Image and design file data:
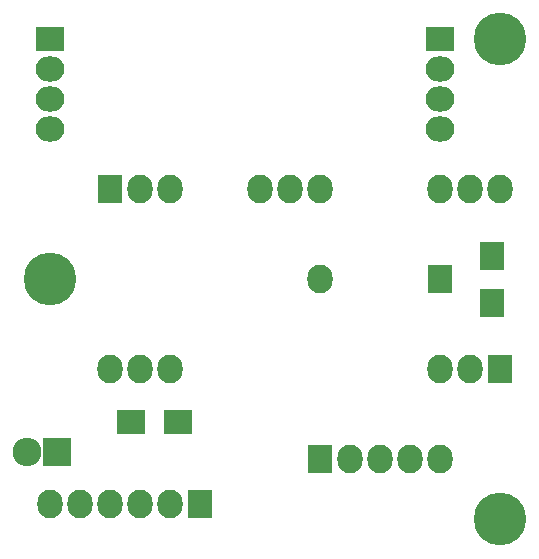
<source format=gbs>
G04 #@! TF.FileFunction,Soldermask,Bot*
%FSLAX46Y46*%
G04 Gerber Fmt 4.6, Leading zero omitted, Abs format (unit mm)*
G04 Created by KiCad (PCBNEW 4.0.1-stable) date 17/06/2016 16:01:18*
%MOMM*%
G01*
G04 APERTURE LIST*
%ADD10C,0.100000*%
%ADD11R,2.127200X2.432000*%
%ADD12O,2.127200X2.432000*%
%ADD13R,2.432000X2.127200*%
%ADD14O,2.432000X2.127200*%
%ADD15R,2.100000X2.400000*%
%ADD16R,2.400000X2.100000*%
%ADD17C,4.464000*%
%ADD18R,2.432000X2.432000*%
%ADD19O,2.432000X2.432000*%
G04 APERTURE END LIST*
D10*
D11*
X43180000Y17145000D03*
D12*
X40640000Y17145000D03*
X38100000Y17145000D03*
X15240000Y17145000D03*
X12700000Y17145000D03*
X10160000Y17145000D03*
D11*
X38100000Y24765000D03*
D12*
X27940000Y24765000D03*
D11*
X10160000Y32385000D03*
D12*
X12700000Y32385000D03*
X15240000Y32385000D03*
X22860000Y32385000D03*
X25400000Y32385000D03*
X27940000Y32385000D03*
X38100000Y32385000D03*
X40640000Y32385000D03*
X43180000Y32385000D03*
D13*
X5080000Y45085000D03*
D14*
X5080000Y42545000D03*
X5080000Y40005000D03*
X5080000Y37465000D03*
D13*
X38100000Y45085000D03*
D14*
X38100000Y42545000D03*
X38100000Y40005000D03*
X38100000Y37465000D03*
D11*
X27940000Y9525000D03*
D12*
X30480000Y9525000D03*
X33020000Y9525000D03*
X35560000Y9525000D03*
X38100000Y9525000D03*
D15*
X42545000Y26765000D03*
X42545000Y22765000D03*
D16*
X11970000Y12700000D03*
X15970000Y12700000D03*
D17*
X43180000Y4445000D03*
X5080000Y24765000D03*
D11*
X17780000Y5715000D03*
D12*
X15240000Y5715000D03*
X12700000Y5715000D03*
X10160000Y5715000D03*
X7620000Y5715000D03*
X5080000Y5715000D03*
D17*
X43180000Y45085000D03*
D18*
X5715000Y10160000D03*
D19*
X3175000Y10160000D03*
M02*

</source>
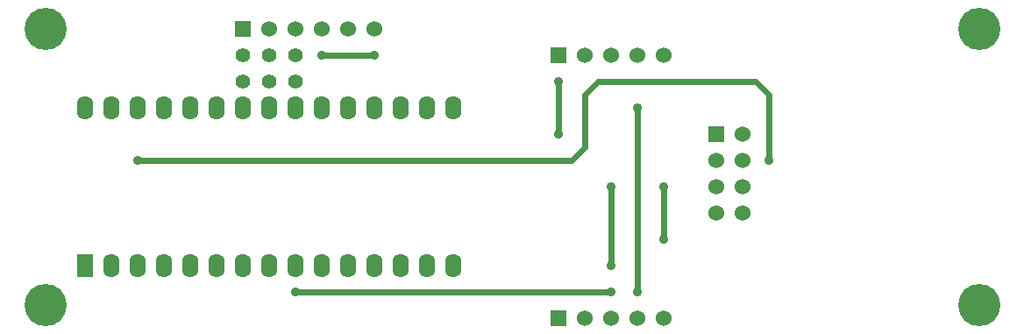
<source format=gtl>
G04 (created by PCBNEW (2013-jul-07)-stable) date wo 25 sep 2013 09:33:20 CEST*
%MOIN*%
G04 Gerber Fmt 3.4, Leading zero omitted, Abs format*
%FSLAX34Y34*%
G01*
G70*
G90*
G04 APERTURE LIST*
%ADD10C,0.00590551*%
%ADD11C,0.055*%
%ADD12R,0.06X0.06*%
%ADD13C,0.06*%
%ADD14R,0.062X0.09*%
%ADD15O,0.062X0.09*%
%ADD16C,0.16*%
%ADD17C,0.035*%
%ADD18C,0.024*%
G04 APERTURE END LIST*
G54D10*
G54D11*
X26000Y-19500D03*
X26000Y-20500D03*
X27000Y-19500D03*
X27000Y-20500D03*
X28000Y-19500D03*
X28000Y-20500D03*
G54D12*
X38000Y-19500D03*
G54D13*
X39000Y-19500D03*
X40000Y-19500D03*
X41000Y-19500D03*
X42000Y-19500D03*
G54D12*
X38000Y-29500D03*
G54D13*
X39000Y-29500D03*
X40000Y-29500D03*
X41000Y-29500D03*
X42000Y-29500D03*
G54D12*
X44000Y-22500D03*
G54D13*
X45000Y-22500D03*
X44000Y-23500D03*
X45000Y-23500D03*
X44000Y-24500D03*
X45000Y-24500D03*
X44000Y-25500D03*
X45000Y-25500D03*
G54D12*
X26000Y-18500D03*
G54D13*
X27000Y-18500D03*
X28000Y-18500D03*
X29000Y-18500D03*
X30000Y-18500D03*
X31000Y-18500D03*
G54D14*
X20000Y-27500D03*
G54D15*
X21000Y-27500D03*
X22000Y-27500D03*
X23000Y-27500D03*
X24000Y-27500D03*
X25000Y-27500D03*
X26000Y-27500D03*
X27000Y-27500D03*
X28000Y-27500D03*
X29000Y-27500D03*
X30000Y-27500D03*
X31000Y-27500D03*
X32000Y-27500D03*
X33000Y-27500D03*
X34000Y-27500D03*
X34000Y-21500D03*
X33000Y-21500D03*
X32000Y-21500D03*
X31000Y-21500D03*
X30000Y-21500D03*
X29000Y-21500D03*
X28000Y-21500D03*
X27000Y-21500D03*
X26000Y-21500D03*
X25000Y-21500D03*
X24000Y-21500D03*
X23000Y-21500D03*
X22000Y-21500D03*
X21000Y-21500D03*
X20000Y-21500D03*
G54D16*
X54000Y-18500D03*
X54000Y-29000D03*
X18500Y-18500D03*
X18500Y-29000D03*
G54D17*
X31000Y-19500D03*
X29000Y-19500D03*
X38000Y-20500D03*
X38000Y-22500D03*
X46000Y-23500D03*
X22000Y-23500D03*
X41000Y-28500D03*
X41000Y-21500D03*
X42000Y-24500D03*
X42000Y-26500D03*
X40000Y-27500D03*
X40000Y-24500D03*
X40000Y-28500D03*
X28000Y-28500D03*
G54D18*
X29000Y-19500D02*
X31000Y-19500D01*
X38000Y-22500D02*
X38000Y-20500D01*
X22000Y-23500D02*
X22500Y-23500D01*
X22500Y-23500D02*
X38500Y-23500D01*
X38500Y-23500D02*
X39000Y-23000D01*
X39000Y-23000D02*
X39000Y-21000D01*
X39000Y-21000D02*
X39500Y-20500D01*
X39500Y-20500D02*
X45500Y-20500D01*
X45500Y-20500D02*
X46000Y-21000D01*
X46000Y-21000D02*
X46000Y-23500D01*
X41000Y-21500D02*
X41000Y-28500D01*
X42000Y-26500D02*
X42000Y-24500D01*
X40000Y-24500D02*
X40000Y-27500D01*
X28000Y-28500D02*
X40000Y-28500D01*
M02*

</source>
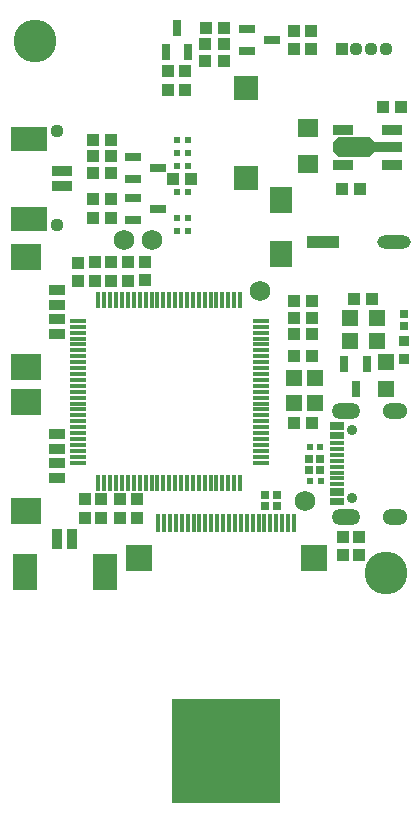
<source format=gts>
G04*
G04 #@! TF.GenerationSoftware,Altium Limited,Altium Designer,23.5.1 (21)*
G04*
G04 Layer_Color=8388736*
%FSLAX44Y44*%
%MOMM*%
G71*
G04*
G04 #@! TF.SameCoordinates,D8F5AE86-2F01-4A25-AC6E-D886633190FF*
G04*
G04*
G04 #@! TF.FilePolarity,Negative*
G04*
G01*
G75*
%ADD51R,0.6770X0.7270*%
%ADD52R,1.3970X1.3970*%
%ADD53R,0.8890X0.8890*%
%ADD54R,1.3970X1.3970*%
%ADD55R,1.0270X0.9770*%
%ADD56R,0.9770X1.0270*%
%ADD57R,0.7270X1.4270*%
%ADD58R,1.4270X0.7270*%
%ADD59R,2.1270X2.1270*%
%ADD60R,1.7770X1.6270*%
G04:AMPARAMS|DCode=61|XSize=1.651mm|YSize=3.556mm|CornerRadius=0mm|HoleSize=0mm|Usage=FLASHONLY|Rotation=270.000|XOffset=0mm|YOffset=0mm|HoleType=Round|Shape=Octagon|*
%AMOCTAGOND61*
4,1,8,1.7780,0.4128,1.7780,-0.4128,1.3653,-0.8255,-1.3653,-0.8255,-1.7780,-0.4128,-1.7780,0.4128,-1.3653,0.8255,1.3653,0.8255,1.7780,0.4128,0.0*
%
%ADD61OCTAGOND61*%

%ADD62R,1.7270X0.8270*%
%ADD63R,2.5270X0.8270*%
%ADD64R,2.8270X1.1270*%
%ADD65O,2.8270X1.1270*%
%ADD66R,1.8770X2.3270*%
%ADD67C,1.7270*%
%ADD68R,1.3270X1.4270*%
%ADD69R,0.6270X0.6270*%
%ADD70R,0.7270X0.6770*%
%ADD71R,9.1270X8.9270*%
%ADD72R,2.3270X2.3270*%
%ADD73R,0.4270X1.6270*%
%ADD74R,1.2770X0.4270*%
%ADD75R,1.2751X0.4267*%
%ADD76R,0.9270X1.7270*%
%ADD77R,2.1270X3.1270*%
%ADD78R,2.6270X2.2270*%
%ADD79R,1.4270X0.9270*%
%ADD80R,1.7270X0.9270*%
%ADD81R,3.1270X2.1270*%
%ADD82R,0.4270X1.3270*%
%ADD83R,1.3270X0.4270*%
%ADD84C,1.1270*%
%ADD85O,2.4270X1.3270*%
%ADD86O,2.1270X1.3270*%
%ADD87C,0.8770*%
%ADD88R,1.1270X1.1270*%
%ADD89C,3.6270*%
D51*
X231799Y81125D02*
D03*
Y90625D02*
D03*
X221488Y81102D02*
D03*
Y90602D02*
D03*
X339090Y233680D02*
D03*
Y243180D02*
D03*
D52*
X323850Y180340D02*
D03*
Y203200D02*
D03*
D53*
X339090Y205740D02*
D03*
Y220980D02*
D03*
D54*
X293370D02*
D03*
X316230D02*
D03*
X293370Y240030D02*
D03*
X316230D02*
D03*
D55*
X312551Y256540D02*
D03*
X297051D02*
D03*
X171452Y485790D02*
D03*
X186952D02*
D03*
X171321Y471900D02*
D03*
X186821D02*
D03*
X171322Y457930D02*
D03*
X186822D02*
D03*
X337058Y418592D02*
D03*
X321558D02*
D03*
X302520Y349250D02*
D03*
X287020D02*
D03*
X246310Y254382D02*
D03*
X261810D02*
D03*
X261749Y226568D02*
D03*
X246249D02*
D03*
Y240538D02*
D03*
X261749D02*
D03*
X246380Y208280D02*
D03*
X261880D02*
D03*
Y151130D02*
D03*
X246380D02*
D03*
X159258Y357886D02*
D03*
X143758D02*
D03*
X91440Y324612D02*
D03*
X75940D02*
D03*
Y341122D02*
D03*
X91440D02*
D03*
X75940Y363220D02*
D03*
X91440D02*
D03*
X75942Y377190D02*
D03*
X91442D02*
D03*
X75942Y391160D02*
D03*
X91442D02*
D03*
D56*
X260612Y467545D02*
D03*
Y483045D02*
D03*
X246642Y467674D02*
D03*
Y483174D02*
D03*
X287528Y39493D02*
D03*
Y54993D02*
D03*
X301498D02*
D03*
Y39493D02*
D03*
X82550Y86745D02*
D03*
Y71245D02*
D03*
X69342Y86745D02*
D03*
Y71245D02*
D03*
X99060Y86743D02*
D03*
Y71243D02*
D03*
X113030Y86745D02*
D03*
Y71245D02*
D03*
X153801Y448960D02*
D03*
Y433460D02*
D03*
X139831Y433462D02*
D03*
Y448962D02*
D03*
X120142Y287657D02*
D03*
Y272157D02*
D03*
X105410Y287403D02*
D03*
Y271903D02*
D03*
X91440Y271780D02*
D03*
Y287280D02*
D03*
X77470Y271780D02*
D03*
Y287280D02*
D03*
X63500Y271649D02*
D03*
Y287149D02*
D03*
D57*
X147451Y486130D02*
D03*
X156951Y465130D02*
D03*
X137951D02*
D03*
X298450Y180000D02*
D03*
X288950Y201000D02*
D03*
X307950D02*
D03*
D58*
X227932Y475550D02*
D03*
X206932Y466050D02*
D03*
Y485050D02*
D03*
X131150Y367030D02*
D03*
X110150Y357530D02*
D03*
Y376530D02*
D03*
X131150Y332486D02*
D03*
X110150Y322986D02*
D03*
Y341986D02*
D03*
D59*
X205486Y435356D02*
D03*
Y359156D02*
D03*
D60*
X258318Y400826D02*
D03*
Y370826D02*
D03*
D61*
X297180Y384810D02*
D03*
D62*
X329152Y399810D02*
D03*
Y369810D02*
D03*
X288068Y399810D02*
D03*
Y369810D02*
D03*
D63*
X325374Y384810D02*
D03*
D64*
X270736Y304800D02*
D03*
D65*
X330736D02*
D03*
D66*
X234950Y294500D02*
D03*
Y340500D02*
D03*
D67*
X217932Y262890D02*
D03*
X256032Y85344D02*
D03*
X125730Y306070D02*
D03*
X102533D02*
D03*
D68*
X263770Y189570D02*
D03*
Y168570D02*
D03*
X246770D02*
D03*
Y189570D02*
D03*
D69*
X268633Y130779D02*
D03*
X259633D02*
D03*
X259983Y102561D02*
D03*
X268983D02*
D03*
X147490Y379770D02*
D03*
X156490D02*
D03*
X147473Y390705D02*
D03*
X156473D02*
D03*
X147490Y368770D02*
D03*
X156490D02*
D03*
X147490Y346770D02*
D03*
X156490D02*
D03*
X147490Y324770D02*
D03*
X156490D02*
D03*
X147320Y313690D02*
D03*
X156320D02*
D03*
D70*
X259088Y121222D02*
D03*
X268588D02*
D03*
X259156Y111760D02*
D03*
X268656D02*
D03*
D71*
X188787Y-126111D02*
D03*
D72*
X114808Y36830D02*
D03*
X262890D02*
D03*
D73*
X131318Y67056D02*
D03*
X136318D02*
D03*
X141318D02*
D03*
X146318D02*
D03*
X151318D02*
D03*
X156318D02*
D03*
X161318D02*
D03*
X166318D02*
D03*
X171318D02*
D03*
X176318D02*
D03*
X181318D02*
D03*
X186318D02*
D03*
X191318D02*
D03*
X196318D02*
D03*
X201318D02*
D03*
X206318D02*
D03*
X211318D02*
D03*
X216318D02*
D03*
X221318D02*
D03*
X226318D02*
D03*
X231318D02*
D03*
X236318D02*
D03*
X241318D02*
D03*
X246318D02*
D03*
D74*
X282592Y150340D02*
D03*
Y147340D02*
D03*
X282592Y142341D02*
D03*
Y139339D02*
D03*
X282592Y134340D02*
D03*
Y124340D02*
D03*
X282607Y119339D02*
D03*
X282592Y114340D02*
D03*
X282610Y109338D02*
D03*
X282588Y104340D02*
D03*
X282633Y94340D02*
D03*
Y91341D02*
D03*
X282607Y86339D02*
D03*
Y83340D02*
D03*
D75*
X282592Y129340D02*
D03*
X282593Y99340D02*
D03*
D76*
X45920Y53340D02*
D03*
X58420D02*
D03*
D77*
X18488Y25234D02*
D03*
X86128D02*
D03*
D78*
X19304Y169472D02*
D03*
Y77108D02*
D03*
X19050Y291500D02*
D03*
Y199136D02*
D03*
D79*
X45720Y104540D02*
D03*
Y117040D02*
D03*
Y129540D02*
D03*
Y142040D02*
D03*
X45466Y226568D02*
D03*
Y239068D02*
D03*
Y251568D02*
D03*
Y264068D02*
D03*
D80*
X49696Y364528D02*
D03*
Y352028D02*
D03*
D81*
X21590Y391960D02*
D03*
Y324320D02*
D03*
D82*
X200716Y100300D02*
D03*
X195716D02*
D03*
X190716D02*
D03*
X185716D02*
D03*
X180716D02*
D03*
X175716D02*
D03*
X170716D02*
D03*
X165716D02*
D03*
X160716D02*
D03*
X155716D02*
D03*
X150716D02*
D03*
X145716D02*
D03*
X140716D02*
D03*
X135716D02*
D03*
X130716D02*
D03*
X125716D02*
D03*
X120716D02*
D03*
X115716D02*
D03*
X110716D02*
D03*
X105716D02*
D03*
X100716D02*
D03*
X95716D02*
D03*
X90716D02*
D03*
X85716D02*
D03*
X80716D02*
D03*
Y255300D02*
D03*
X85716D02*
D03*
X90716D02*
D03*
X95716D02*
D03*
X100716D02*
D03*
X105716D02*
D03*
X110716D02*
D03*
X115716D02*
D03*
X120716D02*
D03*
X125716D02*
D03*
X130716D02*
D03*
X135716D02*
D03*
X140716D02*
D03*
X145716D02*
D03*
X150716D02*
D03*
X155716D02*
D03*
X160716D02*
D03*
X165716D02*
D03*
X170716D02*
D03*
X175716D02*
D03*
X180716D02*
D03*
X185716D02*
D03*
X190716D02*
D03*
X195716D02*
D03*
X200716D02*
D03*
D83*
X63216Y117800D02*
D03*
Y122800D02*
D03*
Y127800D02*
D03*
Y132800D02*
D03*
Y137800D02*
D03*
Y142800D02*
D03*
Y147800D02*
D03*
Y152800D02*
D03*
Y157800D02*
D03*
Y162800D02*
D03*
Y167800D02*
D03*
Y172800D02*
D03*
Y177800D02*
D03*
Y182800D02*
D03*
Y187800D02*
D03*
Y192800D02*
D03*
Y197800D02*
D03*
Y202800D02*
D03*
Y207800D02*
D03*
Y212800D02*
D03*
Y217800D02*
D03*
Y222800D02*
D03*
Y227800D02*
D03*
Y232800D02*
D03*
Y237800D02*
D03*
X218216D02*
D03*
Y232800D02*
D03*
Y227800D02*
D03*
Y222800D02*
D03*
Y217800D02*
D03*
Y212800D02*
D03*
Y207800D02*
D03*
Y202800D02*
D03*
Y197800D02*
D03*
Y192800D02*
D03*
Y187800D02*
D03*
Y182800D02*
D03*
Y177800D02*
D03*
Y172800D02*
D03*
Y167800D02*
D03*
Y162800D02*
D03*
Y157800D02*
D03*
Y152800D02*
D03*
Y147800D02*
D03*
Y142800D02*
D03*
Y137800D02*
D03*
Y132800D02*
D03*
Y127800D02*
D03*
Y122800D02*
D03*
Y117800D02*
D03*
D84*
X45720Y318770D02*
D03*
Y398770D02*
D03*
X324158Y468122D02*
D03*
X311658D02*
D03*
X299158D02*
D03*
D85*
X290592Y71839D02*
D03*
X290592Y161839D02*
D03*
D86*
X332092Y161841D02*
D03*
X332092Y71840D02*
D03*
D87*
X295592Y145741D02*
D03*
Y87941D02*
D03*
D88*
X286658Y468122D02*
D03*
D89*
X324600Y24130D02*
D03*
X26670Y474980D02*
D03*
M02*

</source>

*Problem to work on*
Tally the lines above containing "omitted". Number only.

*Output of the task*
2